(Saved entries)
▼
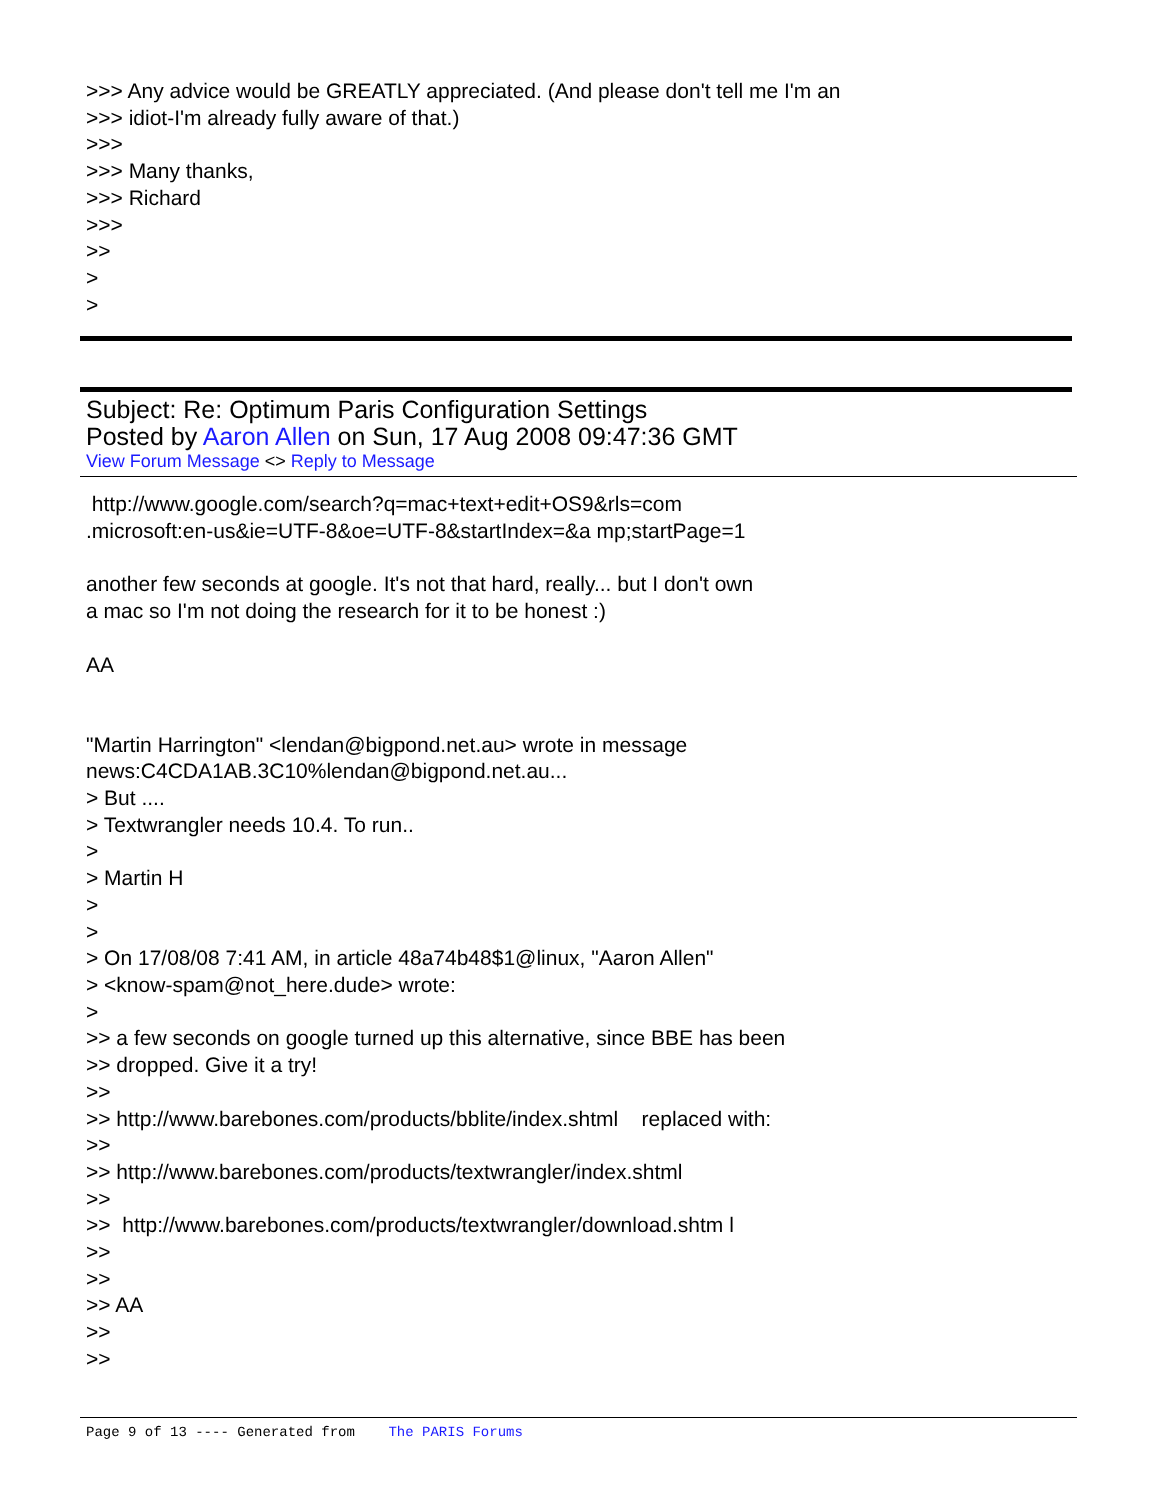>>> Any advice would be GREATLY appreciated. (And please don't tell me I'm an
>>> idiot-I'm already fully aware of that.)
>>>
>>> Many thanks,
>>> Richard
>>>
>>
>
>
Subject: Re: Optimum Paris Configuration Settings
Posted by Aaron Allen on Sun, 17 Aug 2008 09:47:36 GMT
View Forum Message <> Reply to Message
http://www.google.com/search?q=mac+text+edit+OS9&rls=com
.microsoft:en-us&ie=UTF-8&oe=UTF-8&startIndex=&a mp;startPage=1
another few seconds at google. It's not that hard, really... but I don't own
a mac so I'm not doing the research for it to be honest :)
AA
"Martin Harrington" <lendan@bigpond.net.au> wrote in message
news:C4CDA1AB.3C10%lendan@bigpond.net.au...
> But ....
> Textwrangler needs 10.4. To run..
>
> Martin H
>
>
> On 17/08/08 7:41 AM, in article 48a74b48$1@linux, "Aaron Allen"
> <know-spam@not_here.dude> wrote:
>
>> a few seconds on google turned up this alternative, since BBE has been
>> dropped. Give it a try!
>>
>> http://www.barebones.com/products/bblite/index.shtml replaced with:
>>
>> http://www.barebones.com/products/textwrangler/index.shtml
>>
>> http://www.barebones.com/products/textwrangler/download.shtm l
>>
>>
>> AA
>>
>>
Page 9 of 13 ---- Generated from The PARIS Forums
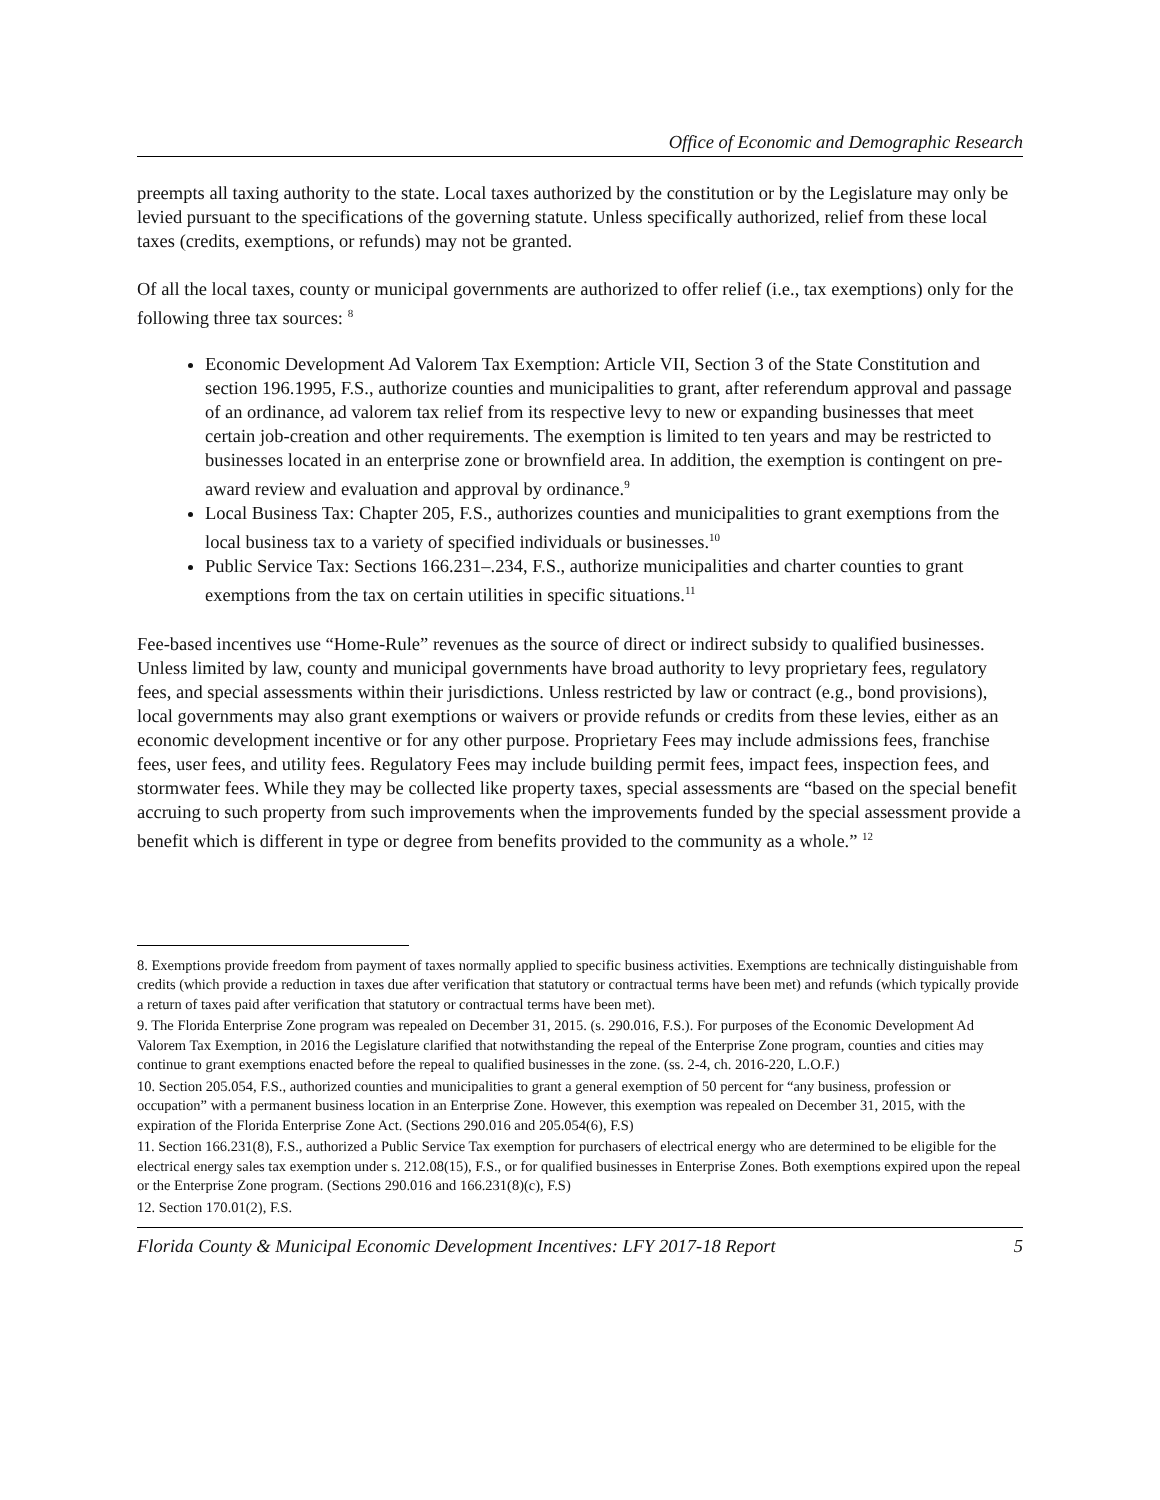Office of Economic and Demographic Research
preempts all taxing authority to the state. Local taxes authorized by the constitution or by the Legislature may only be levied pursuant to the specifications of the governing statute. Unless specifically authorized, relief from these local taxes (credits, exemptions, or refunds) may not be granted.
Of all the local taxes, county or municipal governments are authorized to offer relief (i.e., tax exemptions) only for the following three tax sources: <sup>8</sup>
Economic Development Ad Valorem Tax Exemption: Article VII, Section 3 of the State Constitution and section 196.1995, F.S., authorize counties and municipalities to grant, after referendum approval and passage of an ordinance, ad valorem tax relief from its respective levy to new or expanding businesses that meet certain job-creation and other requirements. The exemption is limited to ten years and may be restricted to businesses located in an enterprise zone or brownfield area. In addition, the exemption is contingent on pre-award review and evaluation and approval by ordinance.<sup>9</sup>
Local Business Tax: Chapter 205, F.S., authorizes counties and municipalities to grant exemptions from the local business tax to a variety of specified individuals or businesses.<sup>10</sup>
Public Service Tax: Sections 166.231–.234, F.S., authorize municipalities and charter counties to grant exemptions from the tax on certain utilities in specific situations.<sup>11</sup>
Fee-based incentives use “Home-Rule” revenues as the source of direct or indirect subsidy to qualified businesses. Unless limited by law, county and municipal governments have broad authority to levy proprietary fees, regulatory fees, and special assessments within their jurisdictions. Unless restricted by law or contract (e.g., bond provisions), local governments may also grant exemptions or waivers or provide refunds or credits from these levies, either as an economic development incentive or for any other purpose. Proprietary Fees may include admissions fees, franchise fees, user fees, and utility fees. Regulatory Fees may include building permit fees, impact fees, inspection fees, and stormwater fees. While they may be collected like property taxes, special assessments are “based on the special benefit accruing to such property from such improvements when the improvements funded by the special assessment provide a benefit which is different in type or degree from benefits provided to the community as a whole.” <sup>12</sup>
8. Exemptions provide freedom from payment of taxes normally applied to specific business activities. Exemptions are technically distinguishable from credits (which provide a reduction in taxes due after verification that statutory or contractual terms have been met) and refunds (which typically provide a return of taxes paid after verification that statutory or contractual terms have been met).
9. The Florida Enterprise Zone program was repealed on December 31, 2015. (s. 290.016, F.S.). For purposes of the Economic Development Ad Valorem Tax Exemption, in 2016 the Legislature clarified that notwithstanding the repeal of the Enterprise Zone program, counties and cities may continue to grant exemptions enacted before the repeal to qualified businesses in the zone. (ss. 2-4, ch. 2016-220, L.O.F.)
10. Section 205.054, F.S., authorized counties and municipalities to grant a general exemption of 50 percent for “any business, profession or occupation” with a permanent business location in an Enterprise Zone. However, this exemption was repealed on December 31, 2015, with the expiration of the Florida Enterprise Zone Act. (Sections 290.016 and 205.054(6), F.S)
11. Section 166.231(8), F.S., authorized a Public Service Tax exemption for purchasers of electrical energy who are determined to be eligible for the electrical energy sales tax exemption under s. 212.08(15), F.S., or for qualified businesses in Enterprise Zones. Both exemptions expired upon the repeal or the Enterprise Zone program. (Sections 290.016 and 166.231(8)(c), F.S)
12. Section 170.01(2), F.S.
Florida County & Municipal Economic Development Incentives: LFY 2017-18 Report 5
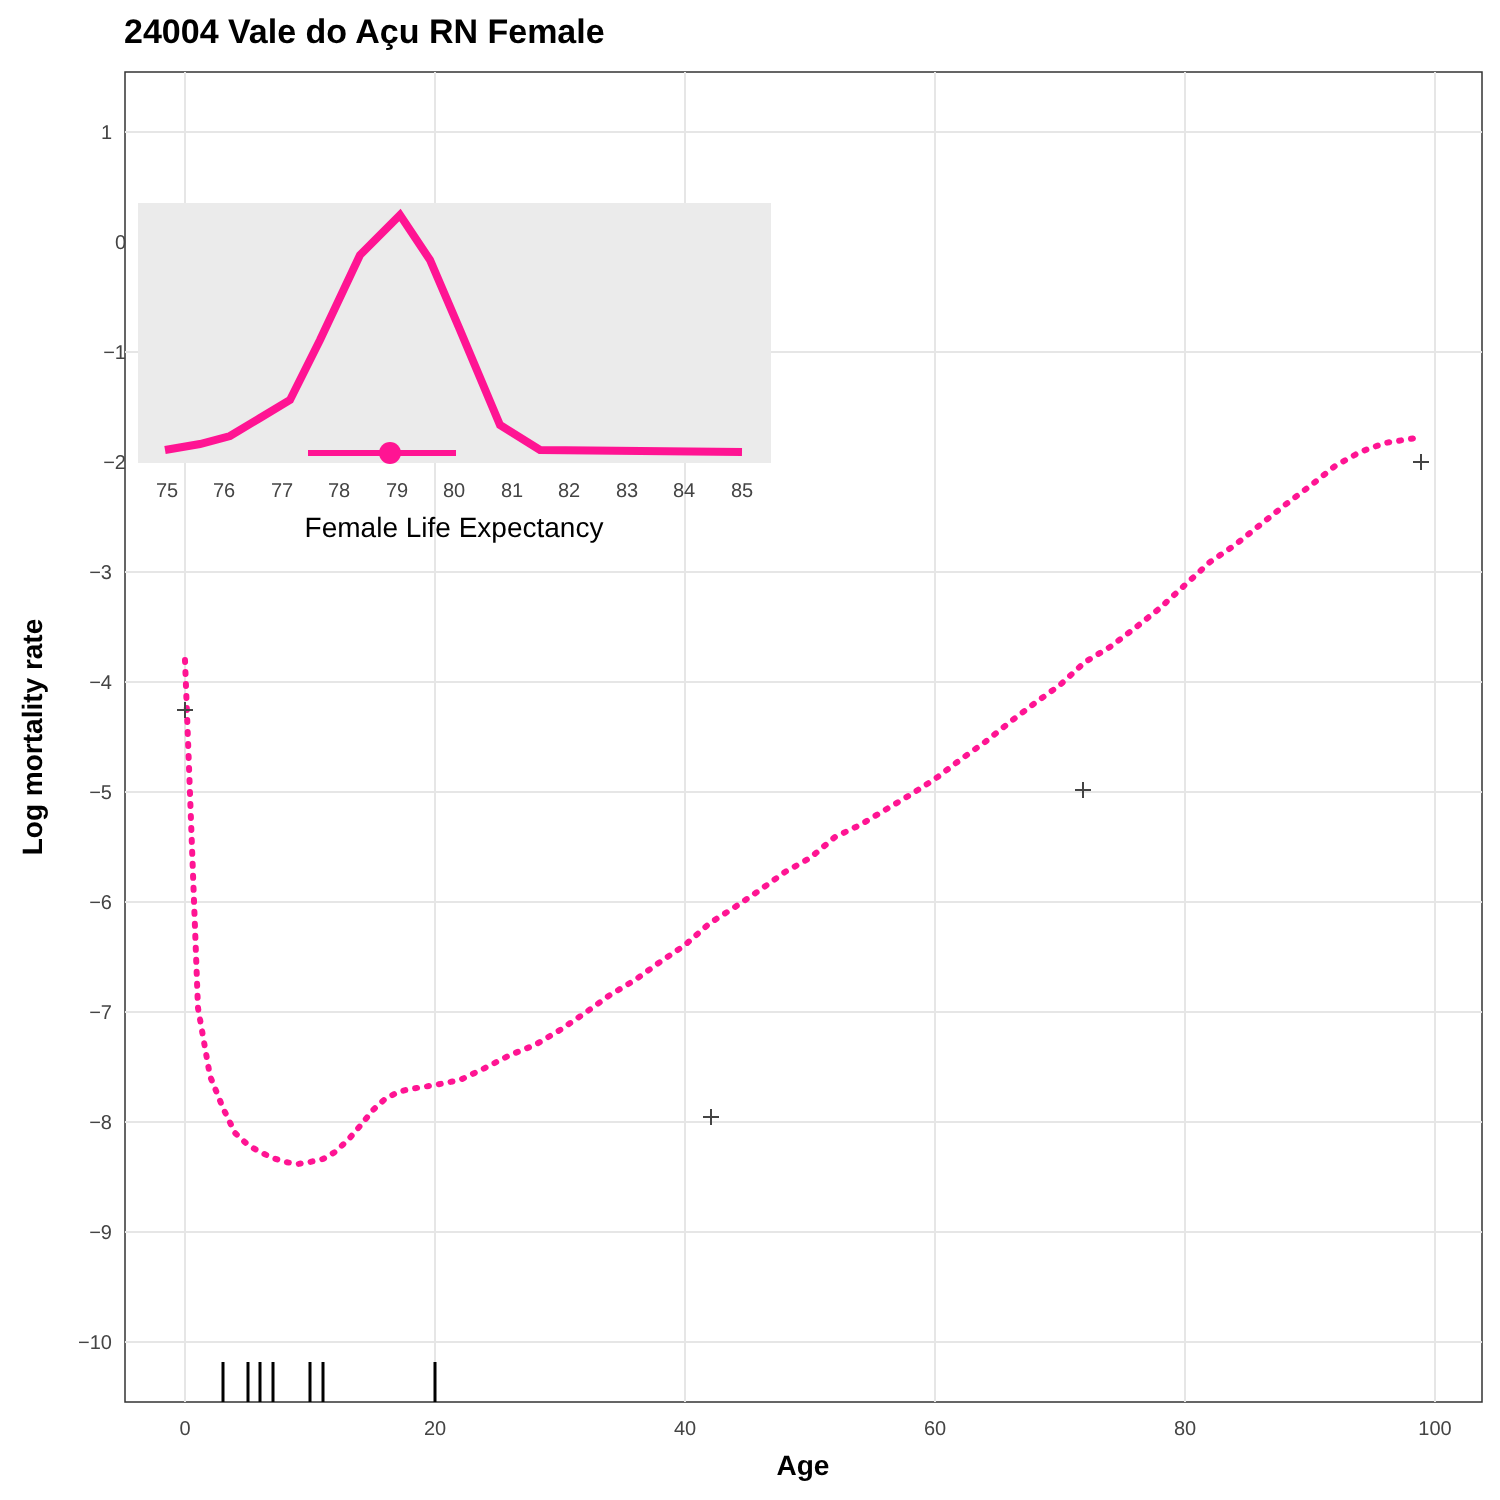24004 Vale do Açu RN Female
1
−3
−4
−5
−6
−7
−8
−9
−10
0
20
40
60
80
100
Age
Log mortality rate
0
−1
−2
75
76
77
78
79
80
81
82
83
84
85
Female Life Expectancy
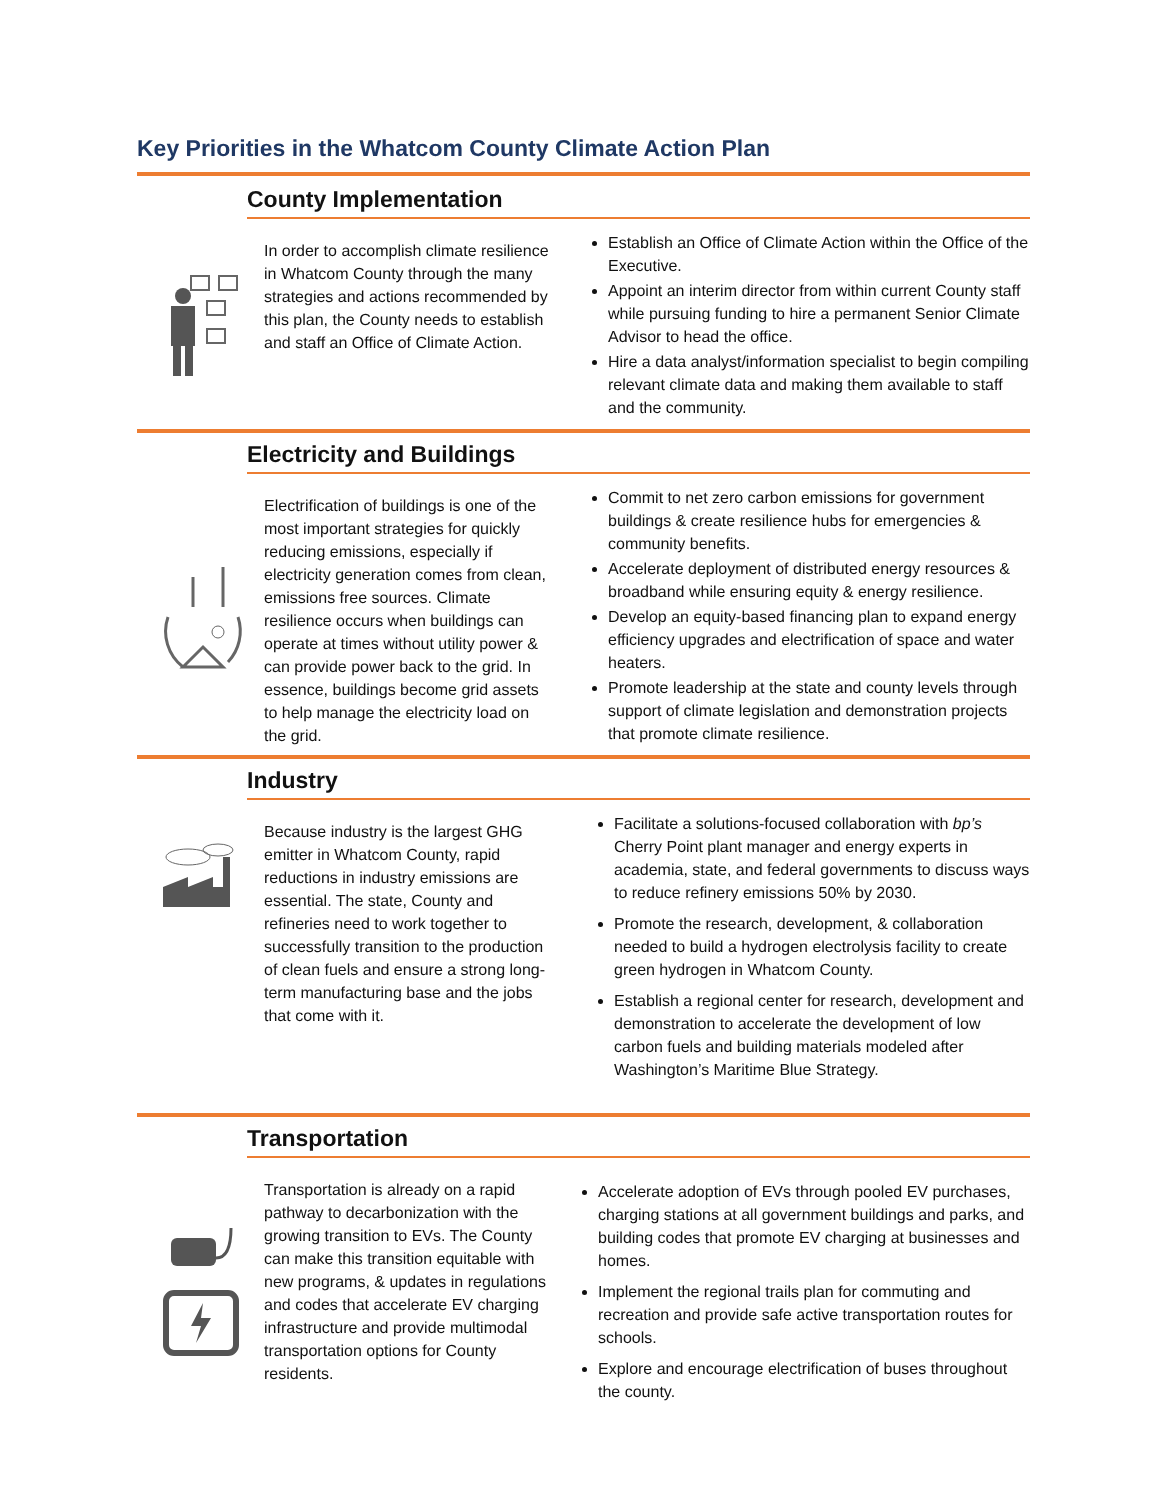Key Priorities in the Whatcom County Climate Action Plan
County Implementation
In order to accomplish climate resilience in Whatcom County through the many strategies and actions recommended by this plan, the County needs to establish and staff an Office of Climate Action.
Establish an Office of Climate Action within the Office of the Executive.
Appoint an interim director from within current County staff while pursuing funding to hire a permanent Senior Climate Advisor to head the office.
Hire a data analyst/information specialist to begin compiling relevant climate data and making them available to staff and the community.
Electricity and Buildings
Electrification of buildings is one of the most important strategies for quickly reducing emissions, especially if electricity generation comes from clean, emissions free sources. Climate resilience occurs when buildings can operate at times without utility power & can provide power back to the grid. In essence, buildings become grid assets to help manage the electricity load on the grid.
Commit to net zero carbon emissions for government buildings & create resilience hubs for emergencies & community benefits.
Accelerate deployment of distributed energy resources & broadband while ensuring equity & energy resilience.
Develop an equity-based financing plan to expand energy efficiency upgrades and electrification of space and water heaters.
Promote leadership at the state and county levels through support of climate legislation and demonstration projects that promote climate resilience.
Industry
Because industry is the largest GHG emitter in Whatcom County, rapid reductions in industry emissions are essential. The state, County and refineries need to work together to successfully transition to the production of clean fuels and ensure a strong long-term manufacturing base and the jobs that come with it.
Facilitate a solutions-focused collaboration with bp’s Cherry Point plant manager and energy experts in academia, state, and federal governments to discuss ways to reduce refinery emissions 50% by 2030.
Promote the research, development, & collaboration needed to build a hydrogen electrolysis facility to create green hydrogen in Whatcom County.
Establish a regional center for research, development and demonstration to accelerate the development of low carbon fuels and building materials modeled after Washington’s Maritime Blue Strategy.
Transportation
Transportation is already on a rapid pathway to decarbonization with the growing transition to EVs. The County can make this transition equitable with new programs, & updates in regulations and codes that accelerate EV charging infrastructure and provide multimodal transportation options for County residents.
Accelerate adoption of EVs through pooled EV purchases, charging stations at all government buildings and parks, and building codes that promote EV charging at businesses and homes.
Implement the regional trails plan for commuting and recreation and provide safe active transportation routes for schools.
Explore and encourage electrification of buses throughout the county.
▲
Scan the records for lines with the string "http". Give the number of such lines and nothing else.

RESPONSE TO THIS TASK: 4